Backtrace: 0x40086e7c:0x3ffb4ff0 0x40087328:0x3ffb5010 0x400d1fdf:0x3ffb5030 0x400d0816:0x3ffb5050

Note

If IDF monitor is used, addresses in the backtrace will be converted to file names and line numbers.

  • The first line mentions the error code as a hexadecimal value, and the identifier used for this error in source code. The latter depends on CONFIG_ESP_ERR_TO_NAME_LOOKUP option being set. Address in the program where error has occured is printed as well.

  • Subsequent lines show the location in the program where ESP_ERROR_CHECK() macro was called, and the expression which was passed to the macro as an argument.

  • Finally, backtrace is printed. This is part of panic handler output common to all fatal errors. See Fatal Errors for more information about the backtrace.

Error handling patterns

  1. Attempt to recover. Depending on the situation, this might mean to retry the call after some time, or attempt to de-initialize the driver and re-initialize it again, or fix the error condition using an out-of-band mechanism (e.g reset an external peripheral which is not responding).

    Example:

    esp_err_t err;
    do {
        err = sdio_slave_send_queue(addr, len, arg, timeout);
        // keep retrying while the sending queue is full
    } while (err == ESP_ERR_TIMEOUT);
    if (err != ESP_OK) {
        // handle other errors
    }
    
  2. Propagate the error to the caller. In some middleware components this means that a function must exit with the same error code, making sure any resource allocations are rolled back.

    Example:

    sdmmc_card_t* card = calloc(1, sizeof(sdmmc_card_t));
    if (card == NULL) {
        return ESP_ERR_NO_MEM;
    }
    esp_err_t err = sdmmc_card_init(host, &card);
    if (err != ESP_OK) {
        // Clean up
        free(card);
        // Propagate the error to the upper layer (e.g. to notify the user).
        // Alternatively, application can define and return custom error code.
        return err;
    }
    
  3. Convert into unrecoverable error, for example using ESP_ERROR_CHECK. See ESP_ERROR_CHECK macro section for details.

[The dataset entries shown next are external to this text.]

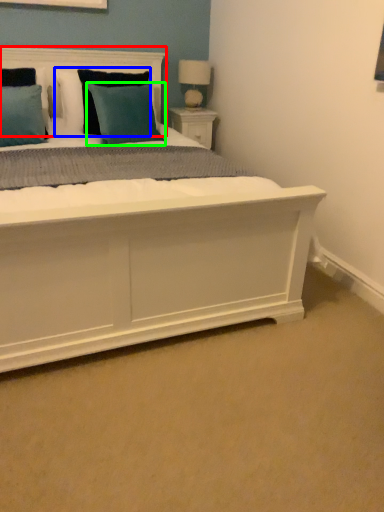
Question: Which object is positioned closest to headboard (highlighted by a red box)? Select from pillow (highlighted by a blue box) and pillow (highlighted by a green box).

Choices:
 (A) pillow
 (B) pillow

Answer: (A)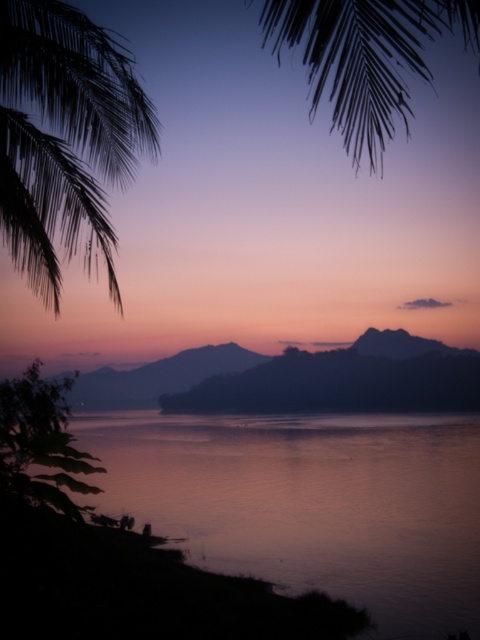
Does smooth water at lower center have a greater width compared to silky black palm fronds at upper left?

In fact, smooth water at lower center might be narrower than silky black palm fronds at upper left.

The image size is (480, 640). I want to click on smooth water at lower center, so click(310, 502).

Does smooth water at lower center have a greater height compared to silky black palm leaf at upper center?

In fact, smooth water at lower center may be shorter than silky black palm leaf at upper center.

Does smooth water at lower center come behind silky black palm leaf at upper center?

Yes, smooth water at lower center is behind silky black palm leaf at upper center.

The image size is (480, 640). Identify the location of smooth water at lower center. (310, 502).

Who is more forward, (78,221) or (430,26)?

Point (78,221) is in front.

    Terminating the application in case of an error is usually undesirable behaviour for middleware components, but is sometimes acceptable at application level.

    Many ESP-IDF examples use ESP_ERROR_CHECK to handle errors from various APIs. This is not the best practice for applications, and is done to make example code more concise.

    Example:

    ESP_ERROR_CHECK(spi_bus_initialize(host, bus_config, dma_chan));
    

C++ Exceptions

Support for C++ Exceptions in ESP-IDF is disabled by default, but can be enabled using CONFIG_COMPILER_CXX_EXCEPTIONS option.

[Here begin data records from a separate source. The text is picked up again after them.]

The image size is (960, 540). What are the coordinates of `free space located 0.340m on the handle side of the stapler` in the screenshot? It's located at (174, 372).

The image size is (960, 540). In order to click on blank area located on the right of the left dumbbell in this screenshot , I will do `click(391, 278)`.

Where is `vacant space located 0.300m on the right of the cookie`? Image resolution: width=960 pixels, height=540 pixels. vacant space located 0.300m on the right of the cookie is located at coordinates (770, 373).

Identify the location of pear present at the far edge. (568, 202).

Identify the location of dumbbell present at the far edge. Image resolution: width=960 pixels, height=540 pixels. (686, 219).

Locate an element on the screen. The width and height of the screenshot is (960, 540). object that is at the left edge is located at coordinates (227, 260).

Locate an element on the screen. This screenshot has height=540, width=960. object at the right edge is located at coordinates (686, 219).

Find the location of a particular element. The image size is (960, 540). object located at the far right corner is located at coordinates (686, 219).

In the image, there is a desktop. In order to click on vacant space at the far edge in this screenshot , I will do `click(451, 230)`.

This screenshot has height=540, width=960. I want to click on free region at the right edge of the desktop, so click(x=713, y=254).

Enabling exception handling normally increases application binary size by a few kB. Additionally it may be necessary to reserve some amount of RAM for exception emergency pool. Memory from this pool will be used if it is not possible to allocate exception object from the heap. Amount of memory in the emergency pool can be set using CONFIG_COMPILER_CXX_EXCEPTIONS_EMG_POOL_SIZE variable.

If an exception is thrown, but there is no catch block, the program will be terminated by abort function, and backtrace will be printed. See Fatal Errors for more information about backtraces.

See cxx/exceptions for an example of C++ exception handling.